EXERCISE BRIEF
Exactly as written, output each of the entries below.

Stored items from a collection
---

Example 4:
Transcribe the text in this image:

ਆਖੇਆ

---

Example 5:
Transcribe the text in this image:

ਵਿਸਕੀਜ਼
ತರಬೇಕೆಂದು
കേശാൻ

EXERCISE OUTPUT
---

Example 4:
Transcribe the text in this image:

ਆਖੇਆ

---

Example 5:
Transcribe the text in this image:

ਵਿਸਕੀਜ਼
ತರಬೇಕೆಂದು
കേശാൻ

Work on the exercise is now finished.